Originally Posted by mace
It's one thing to base your opinions on September numbers, which can obviously be misleading. It's another to base them on September observations. On that score, it's certainly conceivable that a young player may deviate from his normal MO in a quick intro to the big leagues, and that could easily account for Alonso's comparative lack of patience with the Reds. But a swing is a swing, isn't it? I'm not so sure that a pronounced hitch is so casually correctable.
But wait a minute. This appraisal of Alonso was not based on anything that happened in September (other than point 7, of course). What his September did was fall short of alleviating these concerns.
As for points 1 and 2: Yes, those drawbacks can be absorbed if a guy is a major producer with the bat--a Prince Fielder type, for instance. But that's what I haven't yet seen out of Alonso.
Did those observations take into account you had a kid in his first 20 at-bats in the Major Leagues trying to overswing and make an impact in a team's playoff chase? As Doug said, getting one at-bat a game, in the midst of a playoff race no less, might cause a young player to get a little over anxious in his first several Major League appearances. I'm not sure that limited sample tells us virtually anything, even physically.

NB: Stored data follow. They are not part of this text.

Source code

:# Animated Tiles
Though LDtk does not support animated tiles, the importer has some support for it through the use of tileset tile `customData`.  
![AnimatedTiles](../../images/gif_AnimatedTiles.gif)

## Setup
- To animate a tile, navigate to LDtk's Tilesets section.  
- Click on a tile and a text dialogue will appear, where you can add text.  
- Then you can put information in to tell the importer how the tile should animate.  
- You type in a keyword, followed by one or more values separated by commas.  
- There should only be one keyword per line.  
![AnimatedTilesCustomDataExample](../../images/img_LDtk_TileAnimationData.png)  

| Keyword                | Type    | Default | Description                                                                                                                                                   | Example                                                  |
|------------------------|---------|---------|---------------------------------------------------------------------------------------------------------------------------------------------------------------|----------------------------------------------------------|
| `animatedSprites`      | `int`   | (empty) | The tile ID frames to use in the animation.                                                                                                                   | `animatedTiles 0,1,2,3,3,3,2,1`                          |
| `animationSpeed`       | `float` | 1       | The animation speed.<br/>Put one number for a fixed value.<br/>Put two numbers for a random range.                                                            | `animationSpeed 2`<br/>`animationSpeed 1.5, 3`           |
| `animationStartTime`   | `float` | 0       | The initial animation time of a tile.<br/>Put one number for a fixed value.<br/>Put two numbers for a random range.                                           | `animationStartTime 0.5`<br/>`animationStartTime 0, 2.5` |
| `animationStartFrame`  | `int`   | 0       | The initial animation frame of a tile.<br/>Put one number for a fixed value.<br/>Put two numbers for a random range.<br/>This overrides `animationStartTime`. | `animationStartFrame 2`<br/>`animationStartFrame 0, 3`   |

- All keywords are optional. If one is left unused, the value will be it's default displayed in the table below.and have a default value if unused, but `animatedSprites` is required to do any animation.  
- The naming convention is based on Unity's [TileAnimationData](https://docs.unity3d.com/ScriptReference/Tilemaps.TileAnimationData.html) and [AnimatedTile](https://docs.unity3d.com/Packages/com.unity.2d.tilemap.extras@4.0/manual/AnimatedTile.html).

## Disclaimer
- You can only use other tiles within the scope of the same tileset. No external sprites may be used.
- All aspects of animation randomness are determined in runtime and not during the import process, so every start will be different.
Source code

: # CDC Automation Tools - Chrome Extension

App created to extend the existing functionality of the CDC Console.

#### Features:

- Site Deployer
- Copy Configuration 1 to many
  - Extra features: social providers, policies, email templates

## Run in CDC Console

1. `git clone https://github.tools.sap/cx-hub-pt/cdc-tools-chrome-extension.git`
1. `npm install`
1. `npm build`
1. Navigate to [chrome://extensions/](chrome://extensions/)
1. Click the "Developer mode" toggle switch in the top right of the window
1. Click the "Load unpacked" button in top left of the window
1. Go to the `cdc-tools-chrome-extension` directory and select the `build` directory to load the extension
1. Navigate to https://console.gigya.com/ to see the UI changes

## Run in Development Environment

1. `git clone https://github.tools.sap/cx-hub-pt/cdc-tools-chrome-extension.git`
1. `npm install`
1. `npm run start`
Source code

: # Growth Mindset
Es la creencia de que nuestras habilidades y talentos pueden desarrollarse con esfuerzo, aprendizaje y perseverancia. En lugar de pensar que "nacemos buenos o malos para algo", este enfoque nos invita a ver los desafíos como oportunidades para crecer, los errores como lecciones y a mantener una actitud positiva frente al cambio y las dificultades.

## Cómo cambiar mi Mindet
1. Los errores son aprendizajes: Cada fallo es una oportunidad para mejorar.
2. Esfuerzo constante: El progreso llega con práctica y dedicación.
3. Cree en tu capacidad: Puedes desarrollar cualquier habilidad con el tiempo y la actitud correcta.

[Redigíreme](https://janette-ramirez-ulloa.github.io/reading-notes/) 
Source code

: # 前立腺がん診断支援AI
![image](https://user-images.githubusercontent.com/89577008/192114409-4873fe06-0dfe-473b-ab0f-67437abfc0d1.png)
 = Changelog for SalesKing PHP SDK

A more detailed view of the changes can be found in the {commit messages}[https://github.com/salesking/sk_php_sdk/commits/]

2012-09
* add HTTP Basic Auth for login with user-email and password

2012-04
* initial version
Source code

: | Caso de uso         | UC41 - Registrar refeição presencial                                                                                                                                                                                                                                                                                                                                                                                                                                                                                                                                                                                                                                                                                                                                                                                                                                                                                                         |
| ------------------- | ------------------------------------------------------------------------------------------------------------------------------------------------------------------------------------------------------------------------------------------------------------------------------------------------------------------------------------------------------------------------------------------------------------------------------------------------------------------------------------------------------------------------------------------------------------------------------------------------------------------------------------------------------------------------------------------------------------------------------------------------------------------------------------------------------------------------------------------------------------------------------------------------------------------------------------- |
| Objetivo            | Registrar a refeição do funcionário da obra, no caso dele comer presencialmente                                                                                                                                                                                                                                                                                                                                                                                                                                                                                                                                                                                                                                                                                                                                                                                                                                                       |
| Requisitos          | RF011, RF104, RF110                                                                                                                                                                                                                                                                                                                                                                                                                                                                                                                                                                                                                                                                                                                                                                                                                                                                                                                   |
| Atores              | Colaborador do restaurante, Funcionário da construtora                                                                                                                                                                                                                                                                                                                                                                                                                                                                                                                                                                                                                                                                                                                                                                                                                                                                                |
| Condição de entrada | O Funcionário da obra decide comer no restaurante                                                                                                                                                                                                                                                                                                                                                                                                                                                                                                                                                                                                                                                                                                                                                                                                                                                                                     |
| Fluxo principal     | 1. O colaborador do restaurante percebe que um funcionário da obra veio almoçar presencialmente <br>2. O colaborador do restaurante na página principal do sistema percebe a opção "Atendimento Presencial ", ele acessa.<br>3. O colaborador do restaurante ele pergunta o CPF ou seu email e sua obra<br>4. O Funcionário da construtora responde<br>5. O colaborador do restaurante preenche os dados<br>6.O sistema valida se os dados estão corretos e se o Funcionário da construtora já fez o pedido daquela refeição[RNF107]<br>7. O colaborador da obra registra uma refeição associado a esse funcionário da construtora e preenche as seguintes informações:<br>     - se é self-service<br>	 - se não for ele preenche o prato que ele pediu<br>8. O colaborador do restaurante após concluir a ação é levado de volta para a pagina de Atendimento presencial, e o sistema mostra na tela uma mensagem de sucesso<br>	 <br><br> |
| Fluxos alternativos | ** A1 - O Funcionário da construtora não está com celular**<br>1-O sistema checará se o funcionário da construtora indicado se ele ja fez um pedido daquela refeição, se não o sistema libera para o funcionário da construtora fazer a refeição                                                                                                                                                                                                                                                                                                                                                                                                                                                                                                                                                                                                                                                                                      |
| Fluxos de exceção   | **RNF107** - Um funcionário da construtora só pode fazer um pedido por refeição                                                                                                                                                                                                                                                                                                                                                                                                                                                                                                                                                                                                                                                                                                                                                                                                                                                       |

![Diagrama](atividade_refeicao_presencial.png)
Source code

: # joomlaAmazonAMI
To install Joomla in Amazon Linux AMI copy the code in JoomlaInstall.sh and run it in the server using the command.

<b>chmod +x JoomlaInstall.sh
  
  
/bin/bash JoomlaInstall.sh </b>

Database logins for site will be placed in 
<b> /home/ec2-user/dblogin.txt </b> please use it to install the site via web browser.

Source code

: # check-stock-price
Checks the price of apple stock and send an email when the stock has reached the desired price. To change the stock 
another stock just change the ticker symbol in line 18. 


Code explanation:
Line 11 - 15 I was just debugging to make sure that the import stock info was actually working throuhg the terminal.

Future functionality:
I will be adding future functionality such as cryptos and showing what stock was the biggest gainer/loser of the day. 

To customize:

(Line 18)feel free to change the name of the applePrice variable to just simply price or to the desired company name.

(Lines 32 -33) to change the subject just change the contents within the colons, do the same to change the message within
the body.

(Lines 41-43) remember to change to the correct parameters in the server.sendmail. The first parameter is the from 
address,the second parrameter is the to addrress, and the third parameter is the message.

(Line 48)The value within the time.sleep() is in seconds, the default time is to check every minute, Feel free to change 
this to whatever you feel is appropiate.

A hitch is always correctable. Even a slight adjustment of the hands an inch higher or lower can make all the difference in the world in a player's swing. And that's assuming there is a "hitch" more than perhaps just an observation that Alonso was swinging too anxiously.
I think it's fair to say the jury is still out on Alonso, but he's shown glimpses this year, especially the second half of the schedule, of being able to hit. Next year will probably be a lot more telling, though it might not be in the Reds' system.